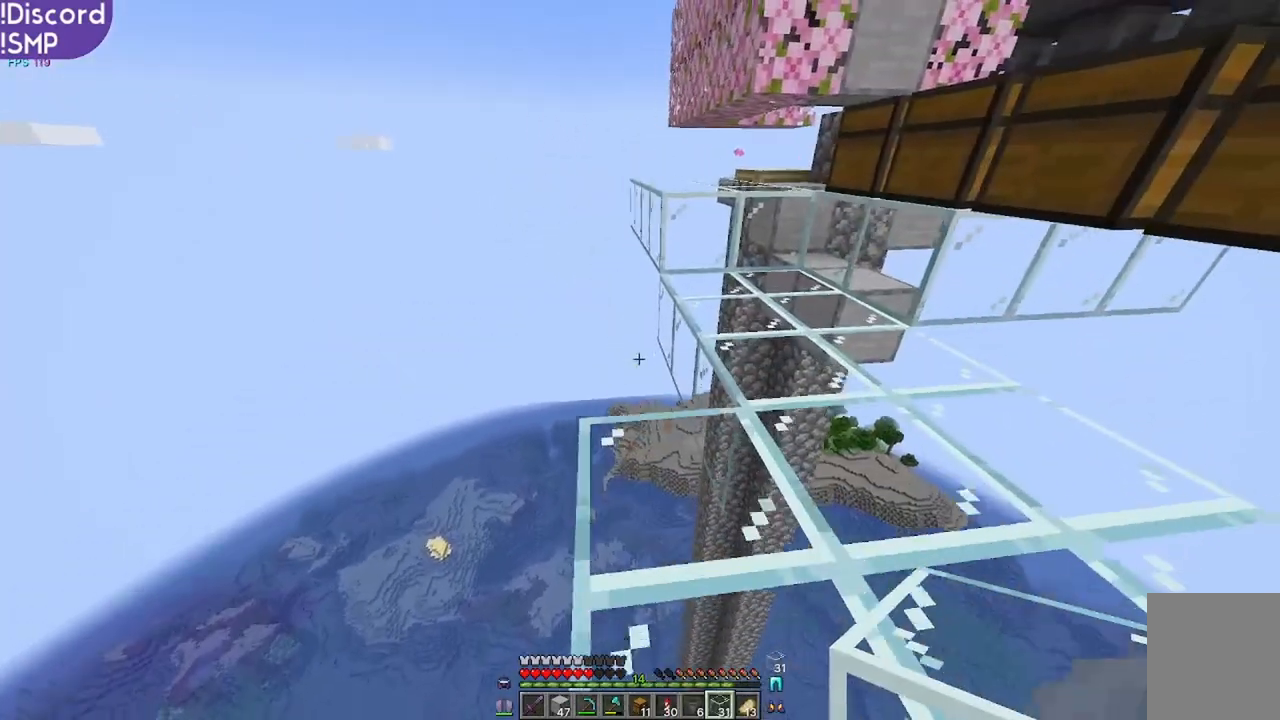
{"keys": [], "mouse": [], "events": [[217, "w", "up"], [417, "a", "down"], [500, "a", "up"]]}
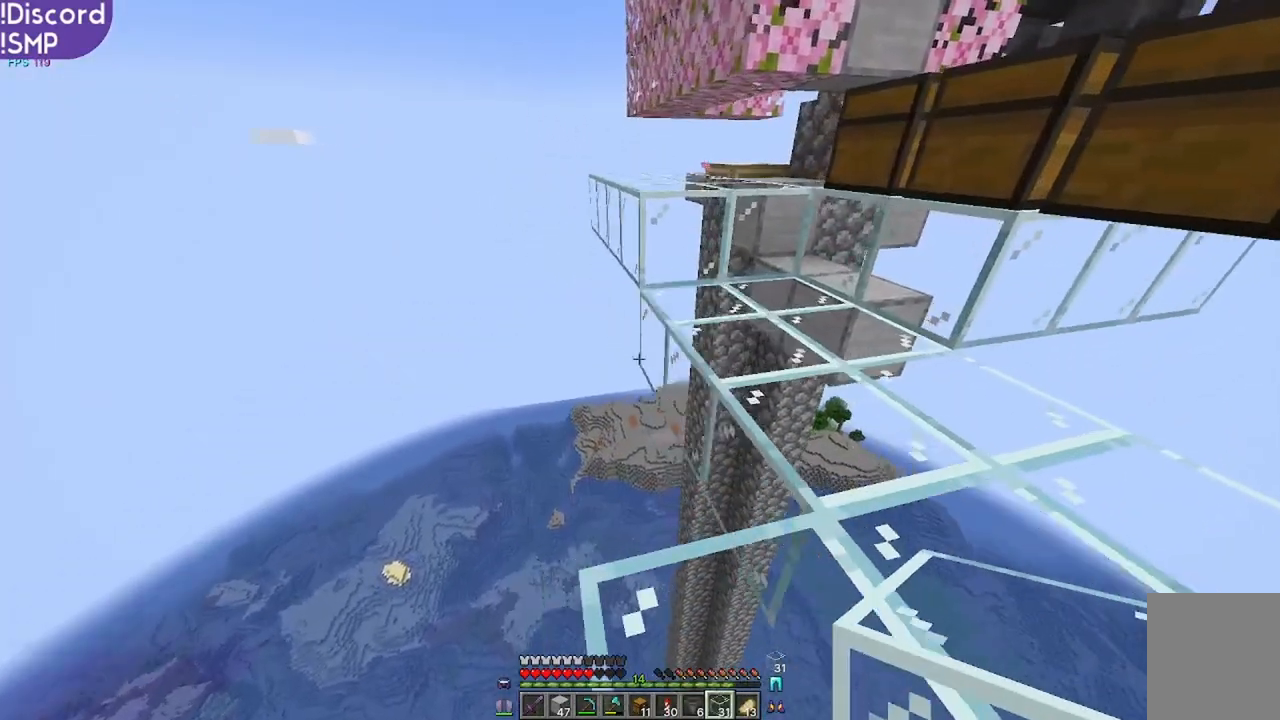
{"keys": [], "mouse": [], "events": []}
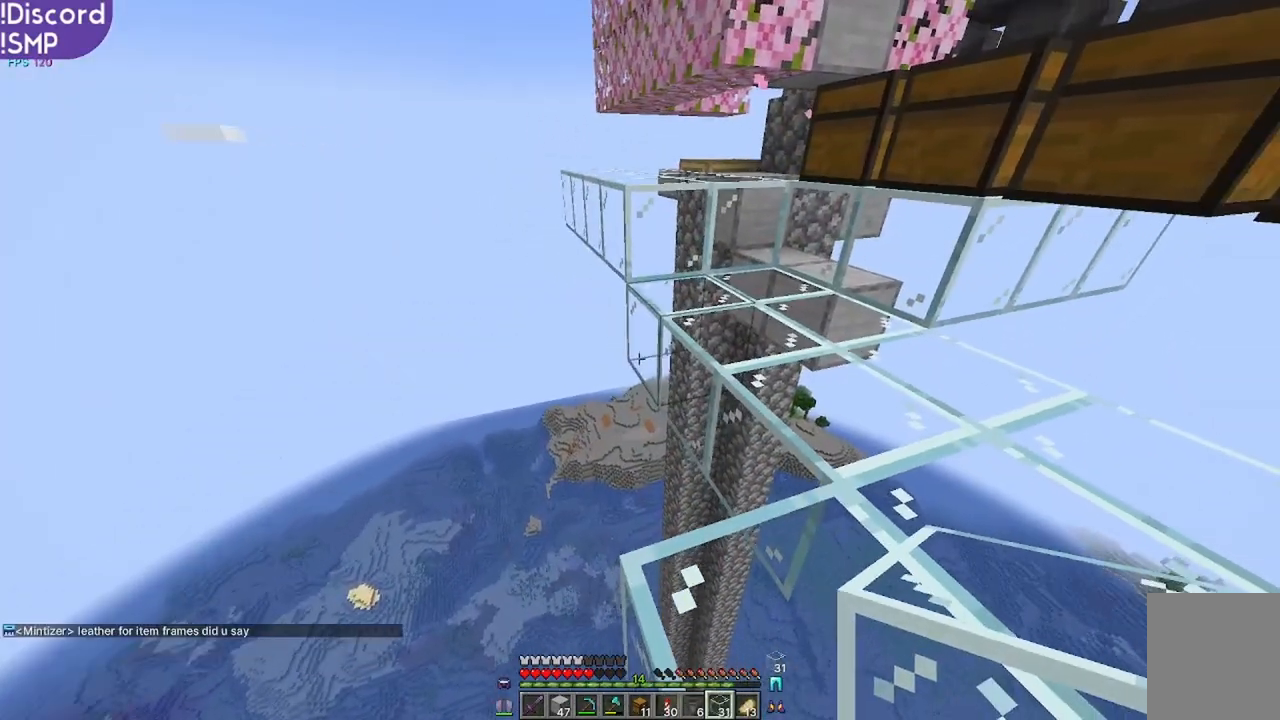
{"keys": [], "mouse": [], "events": [[334, "mouse_right", "down"], [400, "mouse_right", "up"]]}
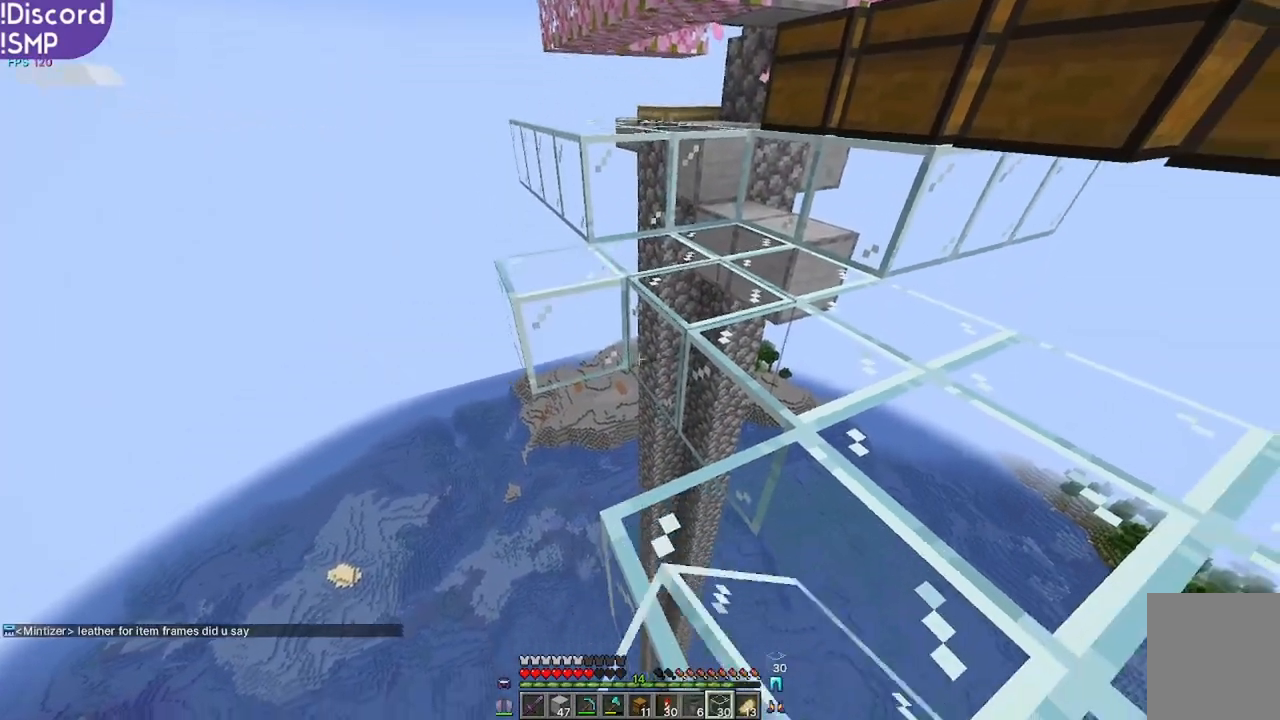
{"keys": [], "mouse": [], "events": [[167, "mouse_right", "down"], [217, "mouse_right", "up"]]}
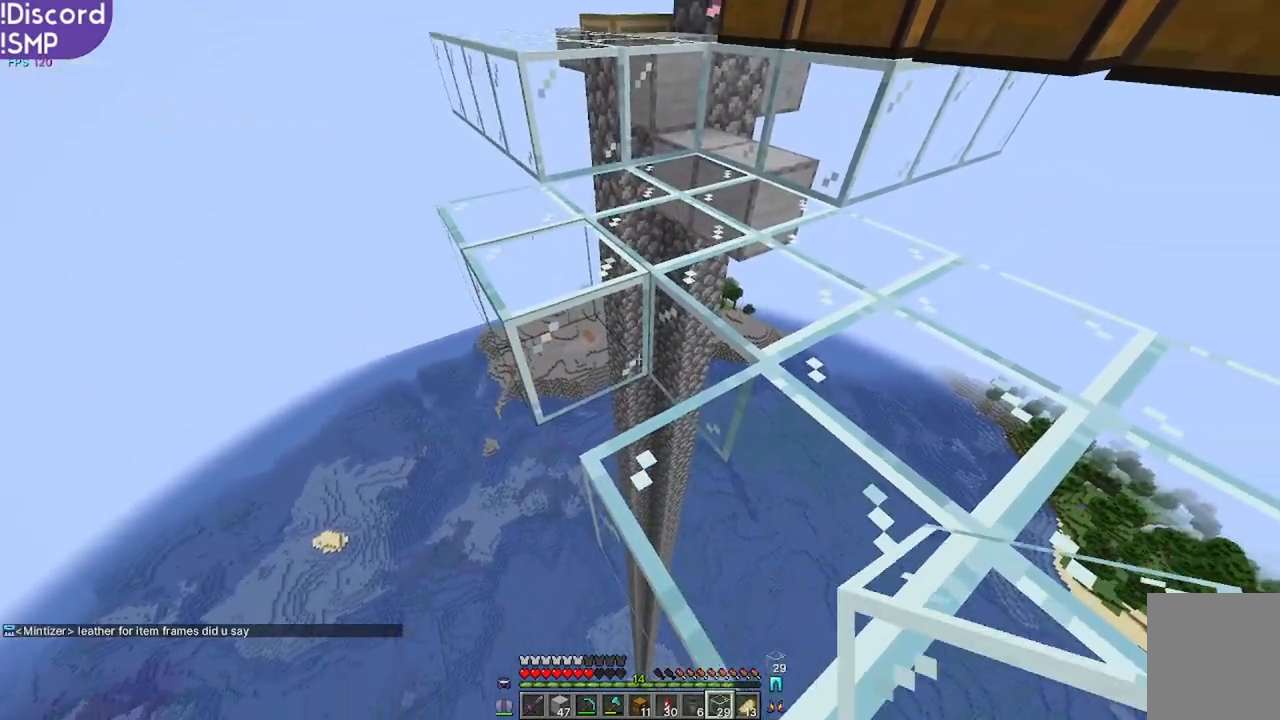
{"keys": ["w"], "mouse": [], "events": [[417, "w", "down"]]}
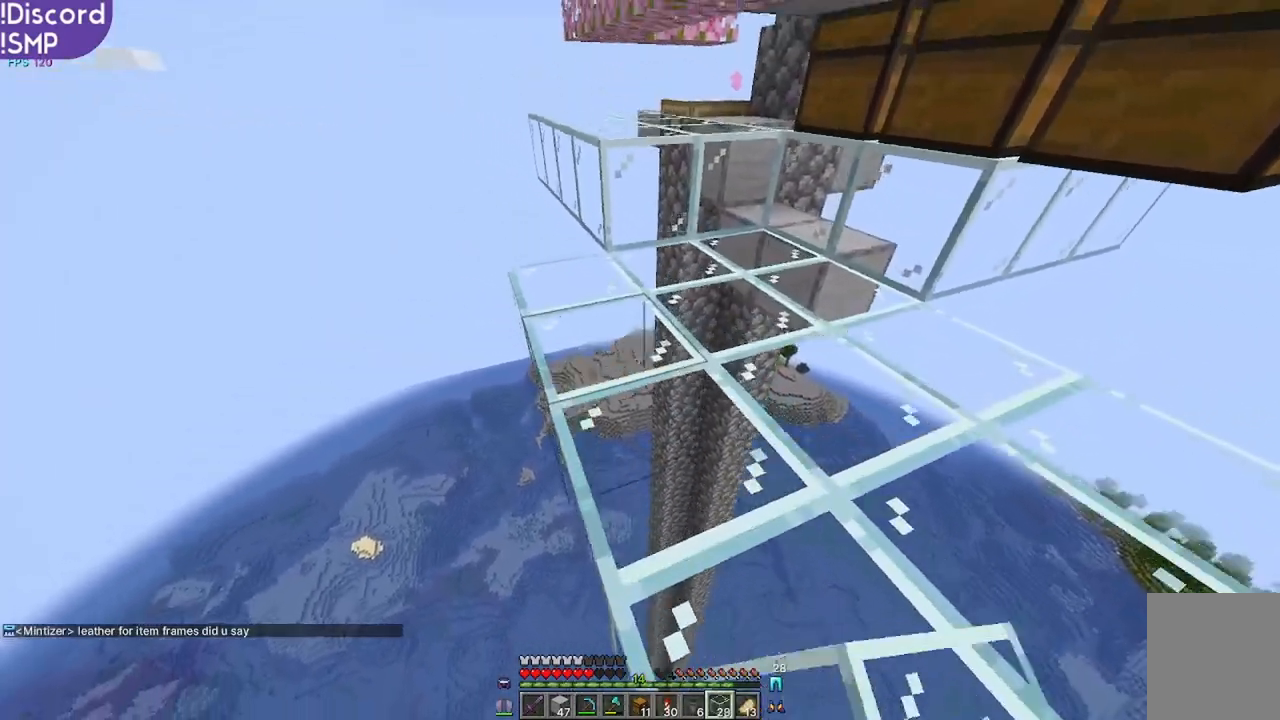
{"keys": ["w"], "mouse": [], "events": []}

=====

#### Exercise
Give the records a second time exactly, keeping the images out.

#### Result of this exercise
{"keys": [], "mouse": [], "events": [[217, "w", "up"], [417, "a", "down"], [500, "a", "up"]]}
{"keys": [], "mouse": [], "events": []}
{"keys": [], "mouse": [], "events": [[334, "mouse_right", "down"], [400, "mouse_right", "up"]]}
{"keys": [], "mouse": [], "events": [[167, "mouse_right", "down"], [217, "mouse_right", "up"]]}
{"keys": ["w"], "mouse": [], "events": [[417, "w", "down"]]}
{"keys": ["w"], "mouse": [], "events": []}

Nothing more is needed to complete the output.